■ Extrait du document
J'm'interroge a écrit : 04 déc.25, 21:14
Si l'on veut parler d'un vécu sans interpréter, il n'y a qu'une seule solution : la description.
ronronladouceur a écrit : 05 déc.25, 04:39
Sans nécessairement penser qu'il y a une vérité quelconque au bout d'une compréhension, on peut aller plus loin que la simple description...
La question n’est pas de savoir si l’on peut aller plus loin que la description.
Bien sûr qu’on le peut : c’est ce que font les théories, les interprétations, les récits, les analyses.
La question est : que se passe-t-il quand on va plus loin ?
Dès qu’on dépasse la description, on quitte le terrain du vécu pour entrer dans celui de l’interprétation. C’est légitime, c’est souvent utile, mais ce n’est plus le vécu lui-même et cela devient discutable. C’est exactement cette distinction que je souligne.
On peut aller au-delà, mais on ne peut pas prétendre que ce “au-delà” soit encore le phénomène brut. La description dit ce qui apparaît. L’interprétation dit ce qu’on pense que cela signifie ou implique. Confondre les deux, c’est confondre un donné avec une croyance. C’est justement ce que le sceptique s’efforce d’éviter.
J'm'interroge a écrit : 04 déc.25, 21:14
Tout à fait, une théorie peut-être vraie ou fausse. Mais elle ne peut qu'être vraie dans son cadre de validité, autrement dit : elle ne peut jamais être absolument vraie. Aucune théorie ne peut prétendre être La Vérité, Laquelle n'existe pas.

■ Problèmes à résoudre
1. Recopiez l'échange sur la description et l'interprétation, en commençant à « Dès qu’on dépasse » et en terminant à « sceptique s’efforce d’éviter. ».
2. Répondez à ces questions sur l'échange sur la description et l'interprétation.
(a) Selon J'm'interroge, quelle est la seule solution pour parler d'un vécu sans interpréter ?
(b) À quoi revient le fait de confondre la description et l'interprétation ?
(c) Dans quel cadre une théorie peut-elle être vraie ?
3. Poursuivez l'échange sur la description et l'interprétation là où il s'arrête.

■ Données fournies
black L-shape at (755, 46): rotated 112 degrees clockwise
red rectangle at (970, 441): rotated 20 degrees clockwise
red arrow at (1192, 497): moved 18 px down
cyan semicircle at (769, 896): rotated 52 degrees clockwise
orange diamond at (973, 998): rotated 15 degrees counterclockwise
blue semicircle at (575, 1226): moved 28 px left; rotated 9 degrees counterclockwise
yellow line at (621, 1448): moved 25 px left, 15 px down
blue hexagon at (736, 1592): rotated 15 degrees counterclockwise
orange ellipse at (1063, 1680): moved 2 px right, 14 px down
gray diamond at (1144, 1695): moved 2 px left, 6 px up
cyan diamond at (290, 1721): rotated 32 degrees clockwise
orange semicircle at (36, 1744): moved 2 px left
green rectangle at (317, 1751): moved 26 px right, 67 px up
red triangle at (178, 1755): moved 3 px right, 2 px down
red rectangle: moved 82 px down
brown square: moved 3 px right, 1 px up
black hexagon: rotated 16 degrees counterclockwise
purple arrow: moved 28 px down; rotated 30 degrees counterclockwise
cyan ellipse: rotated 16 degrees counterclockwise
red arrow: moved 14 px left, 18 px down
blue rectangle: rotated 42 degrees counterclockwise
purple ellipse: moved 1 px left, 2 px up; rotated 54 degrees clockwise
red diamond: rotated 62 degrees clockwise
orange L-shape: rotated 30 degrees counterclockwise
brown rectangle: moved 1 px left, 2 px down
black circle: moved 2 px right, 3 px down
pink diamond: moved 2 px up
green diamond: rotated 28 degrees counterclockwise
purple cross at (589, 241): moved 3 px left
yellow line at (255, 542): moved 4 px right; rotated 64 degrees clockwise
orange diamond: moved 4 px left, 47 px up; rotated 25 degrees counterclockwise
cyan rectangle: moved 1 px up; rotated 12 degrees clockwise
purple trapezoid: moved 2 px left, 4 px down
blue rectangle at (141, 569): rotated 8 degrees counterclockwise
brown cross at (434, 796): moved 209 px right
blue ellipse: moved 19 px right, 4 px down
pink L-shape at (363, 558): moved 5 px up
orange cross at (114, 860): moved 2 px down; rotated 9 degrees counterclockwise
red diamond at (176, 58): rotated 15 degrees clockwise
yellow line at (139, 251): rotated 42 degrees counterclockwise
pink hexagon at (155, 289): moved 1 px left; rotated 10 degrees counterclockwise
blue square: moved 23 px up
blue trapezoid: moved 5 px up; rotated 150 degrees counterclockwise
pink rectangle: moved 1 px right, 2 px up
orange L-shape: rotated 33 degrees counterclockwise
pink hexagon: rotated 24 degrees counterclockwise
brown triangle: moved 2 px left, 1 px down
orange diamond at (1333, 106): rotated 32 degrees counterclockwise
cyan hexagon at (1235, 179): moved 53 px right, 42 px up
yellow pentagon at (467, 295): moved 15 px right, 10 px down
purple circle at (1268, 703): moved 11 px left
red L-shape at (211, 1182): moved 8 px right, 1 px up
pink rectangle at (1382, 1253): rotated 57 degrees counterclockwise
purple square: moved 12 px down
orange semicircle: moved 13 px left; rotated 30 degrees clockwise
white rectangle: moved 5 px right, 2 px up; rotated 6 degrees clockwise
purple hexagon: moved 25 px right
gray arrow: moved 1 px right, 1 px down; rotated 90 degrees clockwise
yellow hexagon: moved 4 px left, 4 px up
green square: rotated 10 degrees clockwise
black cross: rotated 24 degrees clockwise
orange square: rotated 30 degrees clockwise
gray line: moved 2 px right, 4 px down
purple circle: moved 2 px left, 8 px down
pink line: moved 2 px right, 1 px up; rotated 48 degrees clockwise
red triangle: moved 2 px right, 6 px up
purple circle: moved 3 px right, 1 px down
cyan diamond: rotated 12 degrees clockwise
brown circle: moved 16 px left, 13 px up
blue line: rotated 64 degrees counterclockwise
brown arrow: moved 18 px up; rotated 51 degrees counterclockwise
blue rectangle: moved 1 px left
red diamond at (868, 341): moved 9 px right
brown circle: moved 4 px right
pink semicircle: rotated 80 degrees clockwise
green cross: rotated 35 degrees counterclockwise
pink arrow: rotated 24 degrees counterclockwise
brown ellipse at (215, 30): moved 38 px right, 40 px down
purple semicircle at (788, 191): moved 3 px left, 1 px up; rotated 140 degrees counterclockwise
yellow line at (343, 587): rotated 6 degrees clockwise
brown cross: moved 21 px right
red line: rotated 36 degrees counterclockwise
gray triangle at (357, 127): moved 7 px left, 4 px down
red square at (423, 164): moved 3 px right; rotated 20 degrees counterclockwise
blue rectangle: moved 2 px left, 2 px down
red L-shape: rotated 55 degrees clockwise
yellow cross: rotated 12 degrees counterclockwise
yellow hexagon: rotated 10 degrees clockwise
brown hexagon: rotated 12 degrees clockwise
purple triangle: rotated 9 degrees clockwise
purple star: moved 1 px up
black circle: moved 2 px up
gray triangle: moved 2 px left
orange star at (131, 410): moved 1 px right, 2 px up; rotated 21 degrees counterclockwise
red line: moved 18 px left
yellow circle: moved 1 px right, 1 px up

■ Résultats des exercices
1.
Dès qu’on dépasse la description, on quitte le terrain du vécu pour entrer dans celui de l’interprétation. C’est légitime, c’est souvent utile, mais ce n’est plus le vécu lui-même et cela devient discutable. C’est exactement cette distinction que je souligne.
On peut aller au-delà, mais on ne peut pas prétendre que ce “au-delà” soit encore le phénomène brut. La description dit ce qui apparaît. L’interprétation dit ce qu’on pense que cela signifie ou implique. Confondre les deux, c’est confondre un donné avec une croyance. C’est justement ce que le sceptique s’efforce d’éviter.

2.
(a) La description.
(b) À confondre un donné avec une croyance.
(c) Dans son cadre de validité.

3.
ronronladouceur a écrit : 05 déc.25, 04:39
C'est une affirmation qui ne s'appuie que sur elle-même, sans aucune preuve pour l'étayer. Ce n'est donc pas un argument, mais l'affirmation d'un simple point de vue.
Tu fais une confusion.
Dire qu’aucune théorie n’est absolument vraie n’est pas une affirmation dogmatique : c’est un constat méthodologique.
Une théorie n’est vraie que dans la mesure où elle rend compte d’un certain domaine d’apparences, dans certaines conditions, avec une certaine efficacité. Changez les conditions, les outils ou les données, et la même théorie peut devenir inadéquate. C’est ainsi que fonctionnent la science, l’épistémologie, et même l’expérience quotidienne. Cela n'a rien à voir avec un simple point de vue.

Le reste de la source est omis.